Топили в бочках с водою детей. Водили на широкие площади юных пионеров маршировать под барабаны и речовки. Брали кожу, кровь, пальцы, глаза, почки, любые потроха для бесценных медицинских опытов. Кнутами гнали народы, как скот, с места на место, из загона в загон. Люди, это же всего лишь материал. Это доски сцены! А мы тут - главные артисты! Народные!
Ажыкмаа сжала зубы. Хотела глубже вдохнуть воздуху. Ребра не расширились и воздух в легкие не пустили. Она высунула язык, как собака. Тихо, тихо, это па не такое резкое.

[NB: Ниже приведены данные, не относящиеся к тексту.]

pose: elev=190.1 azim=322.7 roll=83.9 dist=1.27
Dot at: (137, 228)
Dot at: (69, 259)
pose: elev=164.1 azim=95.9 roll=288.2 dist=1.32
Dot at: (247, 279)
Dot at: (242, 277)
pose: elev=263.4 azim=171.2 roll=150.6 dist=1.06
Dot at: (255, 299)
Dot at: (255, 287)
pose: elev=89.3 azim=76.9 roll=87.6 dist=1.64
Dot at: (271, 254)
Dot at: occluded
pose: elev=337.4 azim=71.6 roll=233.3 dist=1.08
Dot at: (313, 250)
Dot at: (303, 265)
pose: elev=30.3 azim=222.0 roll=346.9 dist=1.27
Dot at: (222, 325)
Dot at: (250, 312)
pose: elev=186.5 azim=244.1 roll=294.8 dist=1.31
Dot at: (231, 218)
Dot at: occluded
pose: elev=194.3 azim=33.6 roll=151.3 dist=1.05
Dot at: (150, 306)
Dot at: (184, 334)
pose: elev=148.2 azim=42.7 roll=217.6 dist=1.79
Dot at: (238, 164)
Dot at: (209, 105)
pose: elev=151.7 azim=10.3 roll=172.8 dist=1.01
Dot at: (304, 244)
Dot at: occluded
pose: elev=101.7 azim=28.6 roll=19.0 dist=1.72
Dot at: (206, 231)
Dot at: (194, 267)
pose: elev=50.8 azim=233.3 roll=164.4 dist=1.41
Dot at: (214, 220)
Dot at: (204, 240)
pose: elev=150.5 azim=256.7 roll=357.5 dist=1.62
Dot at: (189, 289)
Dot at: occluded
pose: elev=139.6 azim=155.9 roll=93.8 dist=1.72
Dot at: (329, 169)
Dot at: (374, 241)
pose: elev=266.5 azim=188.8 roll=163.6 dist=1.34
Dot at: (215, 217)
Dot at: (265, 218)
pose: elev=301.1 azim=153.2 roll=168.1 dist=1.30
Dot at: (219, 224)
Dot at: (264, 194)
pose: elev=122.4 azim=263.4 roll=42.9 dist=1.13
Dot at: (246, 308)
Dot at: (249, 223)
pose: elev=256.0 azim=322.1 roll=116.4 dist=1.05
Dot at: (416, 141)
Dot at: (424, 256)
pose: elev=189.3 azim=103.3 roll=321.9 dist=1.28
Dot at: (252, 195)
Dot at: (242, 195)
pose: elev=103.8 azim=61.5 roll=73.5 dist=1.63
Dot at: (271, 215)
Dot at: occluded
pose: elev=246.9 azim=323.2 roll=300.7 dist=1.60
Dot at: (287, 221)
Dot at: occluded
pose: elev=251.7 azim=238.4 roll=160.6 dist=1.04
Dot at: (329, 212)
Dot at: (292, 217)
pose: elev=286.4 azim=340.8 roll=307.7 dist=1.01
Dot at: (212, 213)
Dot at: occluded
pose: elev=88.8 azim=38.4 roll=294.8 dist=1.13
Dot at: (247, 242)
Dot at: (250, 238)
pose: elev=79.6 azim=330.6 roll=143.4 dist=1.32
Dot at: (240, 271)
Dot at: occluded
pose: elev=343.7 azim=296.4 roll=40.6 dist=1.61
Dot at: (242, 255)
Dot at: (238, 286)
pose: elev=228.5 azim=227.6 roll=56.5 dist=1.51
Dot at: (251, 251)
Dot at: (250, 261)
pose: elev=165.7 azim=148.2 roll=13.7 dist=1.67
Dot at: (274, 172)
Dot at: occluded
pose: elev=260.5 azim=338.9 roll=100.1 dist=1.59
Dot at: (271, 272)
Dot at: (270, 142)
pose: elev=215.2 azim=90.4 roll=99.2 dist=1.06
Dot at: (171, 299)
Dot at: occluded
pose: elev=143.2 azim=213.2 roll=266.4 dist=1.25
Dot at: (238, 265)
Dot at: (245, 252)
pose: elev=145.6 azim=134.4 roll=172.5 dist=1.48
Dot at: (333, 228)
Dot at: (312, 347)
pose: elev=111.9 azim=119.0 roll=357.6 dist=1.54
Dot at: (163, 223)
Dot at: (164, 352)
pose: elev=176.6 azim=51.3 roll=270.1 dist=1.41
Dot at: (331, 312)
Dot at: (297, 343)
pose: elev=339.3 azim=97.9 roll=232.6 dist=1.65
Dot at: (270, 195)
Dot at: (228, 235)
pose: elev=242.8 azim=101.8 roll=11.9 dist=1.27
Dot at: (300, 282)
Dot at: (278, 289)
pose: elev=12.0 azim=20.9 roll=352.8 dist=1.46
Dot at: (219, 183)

Слишком яркий свет ударил ей в лицо, и она лицо резко отвернула, и в шее, под затылком, что-то громко и железно хрустнуло. Подайся вперед, балерина! Схвати партнера за руки. Ты очень худая, а он крепкий и приземистый, весь в буграх и булыжниках уродливых мышц. Он тебя удержит. Встань ему сначала на колено, потом прыгни на плечи. Сядь на его широкое гранитное плечо. Видишь, он уже памятник, он камень, он не двинется с места, пока ты ему не прикажешь.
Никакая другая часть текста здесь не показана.